18 y/o ill-appearing male presents with this rash. Other than supportive care, what four additional treatments should be considered?

A generalized eruption manifested by macules and papules

1. doxycycline: Rocky Mountain Spotted Fever

  • incidence highest 5 - 9 y/o
  • transmitted by tick, although only 60% have knowledge of recent tick bite
  • organisms attach to vascular endothelial cells causing generalized vasculitis
  • occurs only in western hemisphere; in US highest incidence in Oklahoma, North Carolina, Virginia, Maryland, Georgia, Michigan, Alaska, Montana, South Dakota
  • fever, severe headache, myalgias
  • early lesions are blanchable macules which then evolve into deep red non-blanchable, papules; rash characteristically spreads centripetally
2. doxycycline: Ehrlichiosis

  • tick borne illness
  • while Ehrlichiosis is often known as Rocky Mountain Spotted fever without the rash, this is only partially true, as a small minority of patients will have a macularpapular exanthem
  • for more information regarding ehrlichiosis, see previous posts, here and here
3. penicillin G benzathine (or doxycycline): Secondary Syphilis

  • appears 2 - 6 months after primary infection
  • may also see condylomata lata: soft, flat-topped, moist, red-to-pale papules, nodules or plaques
4. ceftriaxone: Meningococcemia

  • incidence highest 6 months - 3 years
  • 50 - 80% with meningococcemia develop meningitis
  • early lesions are sparsely distributed macules/papules which then evolve into petechiae/purpura
5. ceftriaxone: Disseminated Gonococcal Infection

  • gonococcus disseminates from infected mucosal site and a affects skin and joints
  • erythematous macules evolve into hemorrhagic pustules, acral (peripheral) body parts more affected
6. ceftriaxone: Typhoid fever

  • febrile illness with non-specific abdominal pain and rash 5 - 21 days after ingestion of salmonella in contaminated food or water, often after foreign travel
  • rash is faint salmon colored macules on trunk and abdomen (rose spots)
7. penicillin G benzathine (or ceftriaxone): Scarlet Fever

  • site of group A strep infection: pharynx, infected surgical or other wound
  • rash appears 1 - 3 days after onset of infection
  • begins with finely punctate erythema on the upper truck which becomes confluently erythematous. Rash is accentuated in skin folds (Pastia's lines). Exanthem fades within 4 - 5 days and is followed by desquamation
8. steroids: Drug Hypersensitivity Syndrome

  • most commonly a reaction to antiepileptic drugs and sulfonamides
  • onset generally 2 - 6 weeks after initiation of drug
  • eosinophilia or presense of atypical lymphocytes
  • potential systemic involvement: lymphadenopathy, interstitial nephritis, interstitial pneumonititis, carditis
9. steroids: Graft-Verus-Host Disease

  • most commonly seen with allogeneic bone marrow transplantation.
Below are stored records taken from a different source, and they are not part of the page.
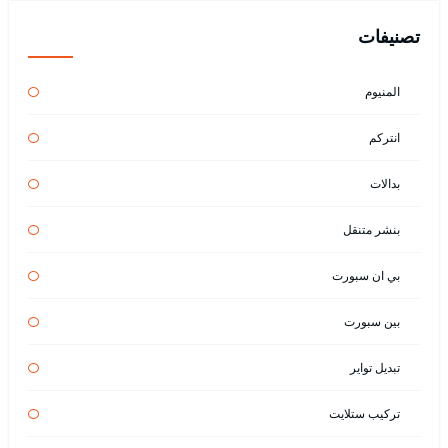
تصنيفات
المنيوم
انتركم
بدالات
بنشر متنقل
بي ان سبورت
بين سبورت
تبديل تواير
تركيب ستلايت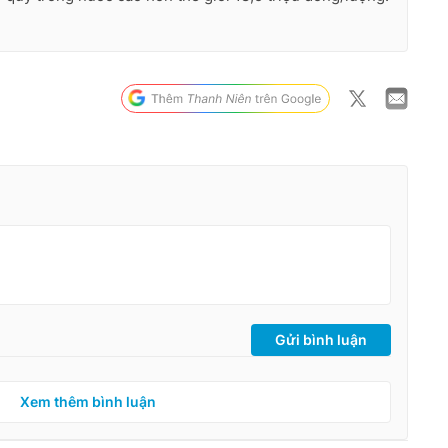
Gửi bình luận
Xem thêm bình luận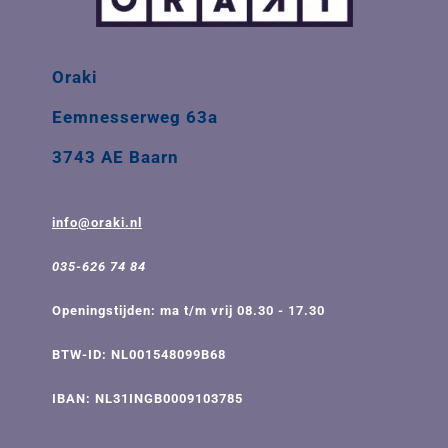
Oraki
Eemnesserweg 63a
3743 AE Baarn
info@oraki.nl
035-626 74 84
Openingstijden: ma t/m vrij 08.30 - 17.30
BTW-ID: NL001548099B68
IBAN: NL31INGB0009103785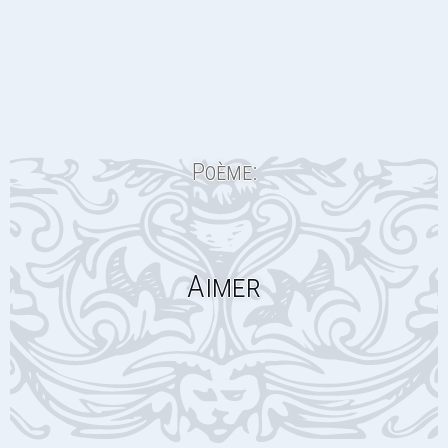
Poème:
Aimer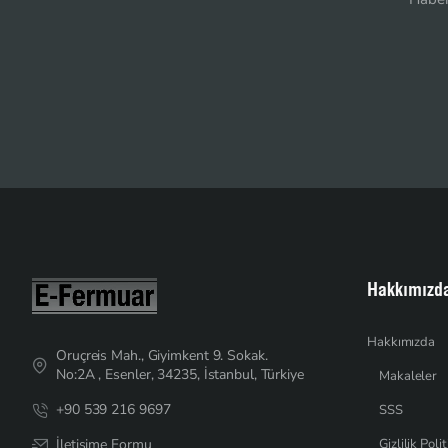
Hakkımızd
Hakkımızda
Oruçreis Mah., Giyimkent 9. Sokak.
No:2A , Esenler, 34235, İstanbul, Türkiye
Makaleler
+90 539 216 9697
SSS
İletişime Formu
Gizlilik Polit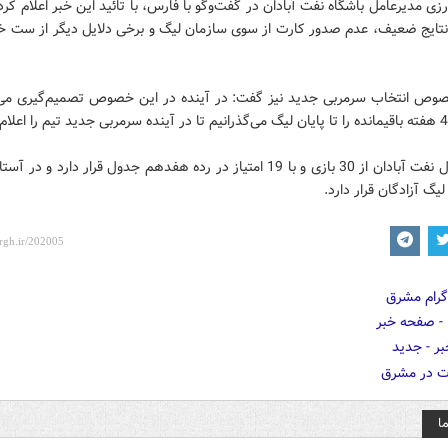
زی مدیرعامل باشگاه نفت آبادان در گفت‌و‌گو با فارس، با تائید این خبر اعلام کرد
 نتایج ضعیف، عدم صدور کارت از سوی سازمان لیگ و برخی دلایل دیگر از ست خود
وص انتخاب سرمربی جدید نیز گفت: در آینده در این خصوص تصمیم‌گیری می‌ک
تیم فوتبال نفت آبادان از 30 بازی و با 19 امتیاز در رده هفدهم جدول قرار دارد و 
یگ آزادگان قرار دارد.
ا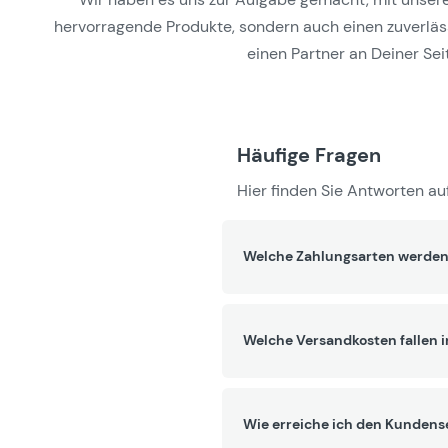
hervorragende Produkte, sondern auch einen zuverlässi
einen Partner an Deiner Seit
Häufige Fragen
Hier finden Sie Antworten auf
Welche Zahlungsarten werden
Welche Versandkosten fallen 
Wie erreiche ich den Kundens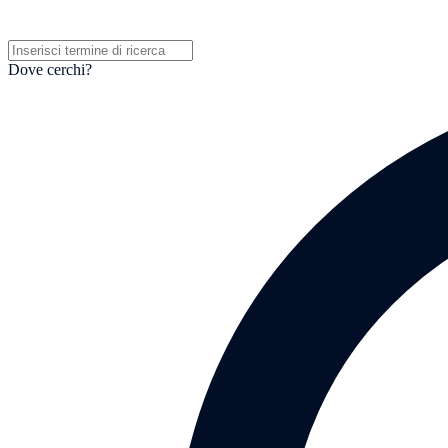
Dove cerchi?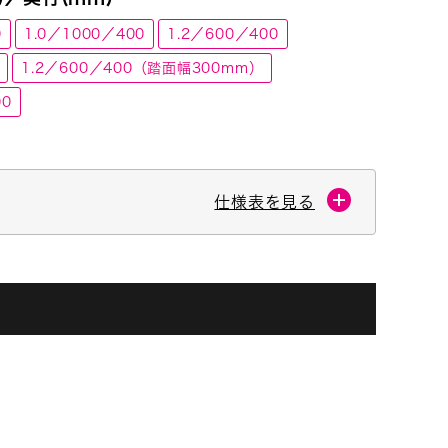
0
1.0／1000／400
1.2／600／400
1.2／600／400（踏面幅300mm）
00
仕様表を見る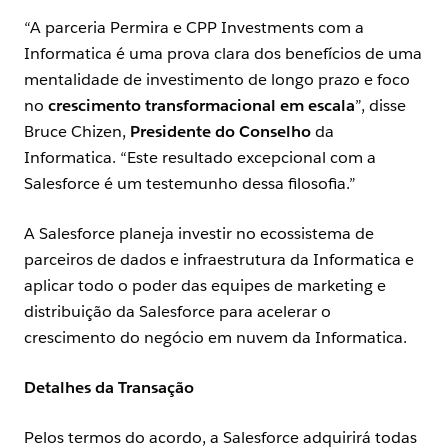
“A parceria Permira e CPP Investments com a
Informatica é uma prova clara dos benefícios de uma
mentalidade de investimento de longo prazo e foco
no
crescimento transformacional em escala
”, disse
Bruce Chizen,
Presidente do Conselho
da
Informatica. “Este resultado excepcional com a
Salesforce é um testemunho dessa filosofia.”
A Salesforce planeja investir no ecossistema de
parceiros de dados e infraestrutura da Informatica e
aplicar todo o poder das equipes de marketing e
distribuição da Salesforce para acelerar o
crescimento do negócio em nuvem da Informatica.
Detalhes da Transação
Pelos termos do acordo, a Salesforce adquirirá todas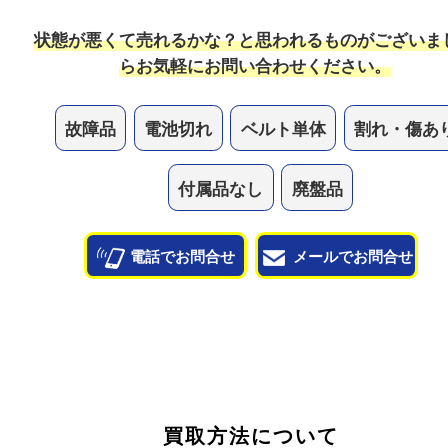
状態も問わずお買取していますので、ボロボロの状
気軽にお持ち込みください！
他のよくあるご質問を見る
状態が悪くて売れるかな？と思われるものがござ
ら
お気軽にお問い合わせください。
故障品
電池切れ
ベルト単体
割れ・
Less often with autologous bone marrow transplantation or blood transfusion
10. amphotericin B: systemic fungal infection with dissemination to skin

  • consider in immunocompromised host

Bottom Line: In a sick patient with maculo-papular rash, consider empiric treatment with doxycycline, ceftriaxone, steroids and/or amphotericin B to cover the above disease entities in addition to standard supportive measures which should cover erythema infectiosum (parvovirus B19), cytomegalovirus, epstein-barr virus, herpes virus type 6, measles, german measles, echovirus, coxsackie, adenovirus.


Fitzpatrick's Color Atlas & Synopsis of Clinical Dermatology. 5th ed.